Das deutsche Team mit Philipp Raimund und Andreas Wellinger lag zu diesem Zeitpunkt auf Medaillenkurs. Die beiden sowie DSV-Sportdirektor Horst Hüttel äußerten sich im Anschluss mit deutlichen Worten zu der extrem umstrittenen Entscheidung.

Es blieb damit bei einer einzigen Olympia-Medaille für die deutschen Skispringerinnen und Skispringer: Gold für Raimund von der Normalschanze. "Der Deutsche Skiverband hat sich sicherlich mehr erhofft", sagte Weißflog. Man sei bei den vierten Plätzen im Mixed und Super Team lediglich "nahe dran gewesen", so der 61-Jährige. "Dort hat man sicherlich eine Medaille erwartet."

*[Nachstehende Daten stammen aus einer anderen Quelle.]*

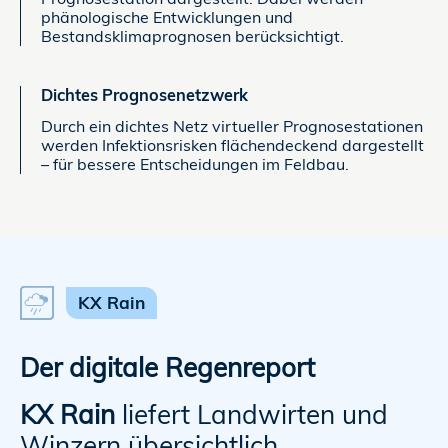
phänologische Entwicklungen und
Bestandsklimaprognosen berücksichtigt.
Dichtes Prognosenetzwerk
Durch ein dichtes Netz virtueller Prognosestationen
werden Infektionsrisken flächendeckend dargestellt
– für bessere Entscheidungen im Feldbau.
KX Rain
Der digitale Regenreport
KX Rain
liefert Landwirten und
Winzern übersichtlich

Von einer Enttäuschung könne man aber nicht sprechen, betonte Weißflog. "Es spielen viele Dinge an so einem Tag eine Rolle. Beim Mixed hatte man es selbst in der Hand und hat es nicht geschafft. Das muss man auch auf die eigene Kappe nehmen. Im Super Team war mehr drin, wenn man den Wettkampf durchgezogen hätte."

Nicht nur im Skispringen: Weißflog moniert "viele vierte Plätze"

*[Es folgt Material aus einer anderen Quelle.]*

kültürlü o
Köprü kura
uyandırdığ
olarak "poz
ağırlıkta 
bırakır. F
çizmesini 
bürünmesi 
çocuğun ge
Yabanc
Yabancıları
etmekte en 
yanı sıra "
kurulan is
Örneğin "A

Über alle Sportarten hinweg gesehen sei bei den Winterspielen aus deutscher Sicht "nicht alles zufriedenstellend" verlaufen, urteilte Weißflog. Er monierte "viele vierte Plätze" und sagte: "Platz vier ist zwar nur knapp an einer Medaille vorbei, zählt aber nicht. Für den Sportler selbst kann es ein sehr guter Erfolg sein, auch wenn es in dem Moment nicht zu einer Medaille gereicht hat. Das muss man auch differenziert sehen."

Um zukünftig wieder eine bessere Bilanz zu erzielen, sprach sich Weißflog für mehr finanzielle Mittel zur Förderung des Leistungssports aus. "Wir werden mit noch mehr Kürzungen im Sportbereich nicht mehr Medaillen erreichen können. Wir hatten ein Leistungssportkonzept nach dem anderen gehabt in den letzten Jahren. Ich gehe aber nicht davon aus, dass die finanziellen Mittel mehr geworden sind", sagte der dreimalige Olympiasieger.